A data breach is an incident in which sensitive, protected or confidential data has potentially been viewed, stolen or used by an individual unauthorized to do so. Data breaches may involve personal health information (PHI), personally identifiable information (PII), trade secrets or intellectual property. The most common concept of a data breach is an attacker hacking into a corporate network to steal sensitive data. However, not all data breaches are so dramatic. If an unauthorized hospital employee views a patient's health information on a computer screen over the shoulder of an authorized employee that also constitutes a data breach.

Vulnerable. Susceptible to physical or emotional attack or harm. The feeling that no one wants to feel. The feeling that everyone just wants to ignore. When I look back and talk about how I lost my accent and what that caused me, I am reliving the hurt that I felt. When I talk about all the struggles I felt, I am reliving the hurt that I felt.

On 2/10/16 at 11:57 P.M. Security was notified via email by Loss Prevention Specialist (LPS) Corey Green to look into a theft of a pizza slice that occurred in the B Building break room. Shift Supervisor (S/S) Enmanuel Cabrera start by pulling the complainant Kyle Smith (smithky) lenels’. S/S Cabrera was able see to that Mr. Smith enters the B building with a domino’s box at 6:45 P.M through turnstile 5. Upon entering, Mr. Smith places domino’s box in the refrigerator along the B building bathroom wall at 6:46 P.M. After further review of camera C140 at 8:27 P.M, Security Officer Christopher Maletta was seen taken a slice of pizza of the pizza

Security is now and again called an "overall concern" in light of the fact that everything required in the Web administrations environment needs some level of insurance against the numerous dangers and difficulties that IT divisions must manage all the time. For instance, SOAP messages should be secure, WSDL records may should be secured against unapproved get to, firewall ports may require extra systems to make preparations for overwhelming burdens and to assess Web administrations messages, et cetera. Since Web administrations are intended for interoperability, an imperative objective of the security innovations is to empower execution environment advances to keep on working while adding security instruments to the Web administrations layers above them.

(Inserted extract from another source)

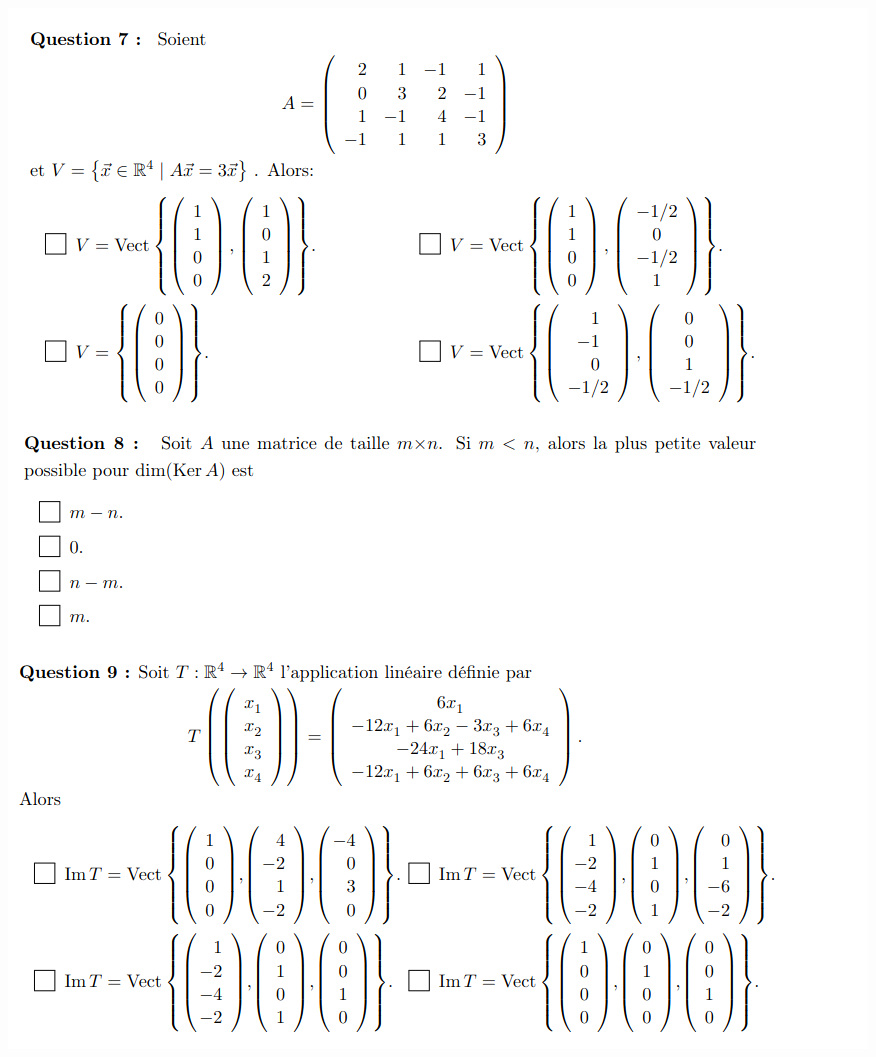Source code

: ![0c5c9cfa4de1c66a9cedaa94a92afae4.png](../../_resources/0c5c9cfa4de1c66a9cedaa94a92afae4.png)

![72cb7ca34700c2b4c740673de3420f76.png](../../_resources/72cb7ca34700c2b4c740673de3420f76.png)

![3c26820ebb963dc746fef1446db6aeaa.png](../../_resources/3c26820ebb963dc746fef1446db6aeaa.png)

In the last decade it’s amazing how technology has advanced over the years and will continue to advance for many years to come. Every year there is a new cell phone from Apple or Samsung, with new features that make our lives more convenient. From faster software to higher picture quality and so on. I am unable to recall the last time I used a camera to take pictures or went to the bank to deposit a check. Technology advances every day and many can’t wait to see what’s next to come. But with new technology comes greater risk for violations of privacy. In the following research paper I will discuss the types of security breaches and the cost associated with these breaches that businesses around the world face on a daily basis.

In the event that, regardless, security operations must be off- stacked to parts running on an untrusted stage, the configuration ought to force great alert on how the reckoning and it’s yield are dealt with. Normal shortcomings identified with customer trust live in different parts of the framework, yet have a tendency to impart a sensibility. A planner may Verify all information got from an untrusted customer are appropriately approved before transforming.